Why the return of the industrial policy matters for business

Published 8 January 2024 in Strategy • 11 min read

Government interventions affecting corporate strategies and the markets are increasing. Now, a new tool allows leaders to see the influence of the “visible hand” more easily.

Governments have always sought to influence corporate choices and market outcomes. In recent years, however, governments have tilted the commercial playing field to a degree not seen in decades. Industrial policy –once a taboo in many market-based economies – has returned with a vengeance.

Business leaders can no longer ignore the reach of “new” industrial policy. For those executives wary of state incentives, at a minimum defensive planning is needed, because your rivals might not be so particular.

Why monitoring industrial policies is necessary

Monitoring industrial policies is imperative as they have become a prominent feature of contemporary globalization. While markets traditionally dictated manufacturing and selling locations based on efficiency, national governments are now expressing heightened concerns. These concerns stem from the need to secure critical technologies and components domestically and address the repercussions of crises such as sluggish economic growth after the Global Financial Crisis, the COVID-19 pandemic, and associated supply disruptions.

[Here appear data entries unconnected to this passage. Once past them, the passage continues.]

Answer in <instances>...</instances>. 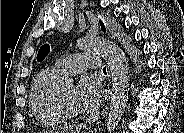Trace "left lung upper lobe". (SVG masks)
Listing matches in <instances>:
<instances>
[{"instance_id":"obj_1","label":"left lung upper lobe","mask_w":184,"mask_h":133,"mask_svg":"<svg viewBox=\"0 0 184 133\" xmlns=\"http://www.w3.org/2000/svg\"><path fill=\"white\" fill-rule=\"evenodd\" d=\"M99 23L101 25L102 31L104 32L105 31V26H104L103 22L100 20ZM49 51H50L49 45L48 44L43 45L39 49V52H38V55H37V60L42 61L46 57V55L49 53Z\"/></svg>"}]
</instances>
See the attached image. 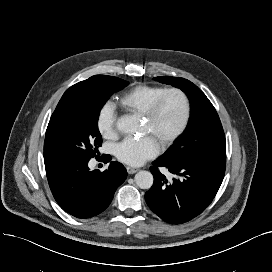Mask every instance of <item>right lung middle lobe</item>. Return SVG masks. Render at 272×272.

Geopolitical tensions and conflicts further underscore the centrality of geopolitics in the global marketplace, encompassing issues such as territory, resources, and leadership in new technologies. Governments also face the challenge of meeting public demands for climate mitigation and adaptation strategies. So they turn to targeted policy interventions – that is, to industrial policy. Sometimes such policy is framed by officials as a strategic response; other times as a risk mitigation strategy against vulnerabilities arising from unexpected events.

The new wave of industrial policies has created trade tensions in key sectors: semiconductors, renewable energy, and AI, to name a few. This adds further to corporate exposure to political risk as governments compete for capital and know-how.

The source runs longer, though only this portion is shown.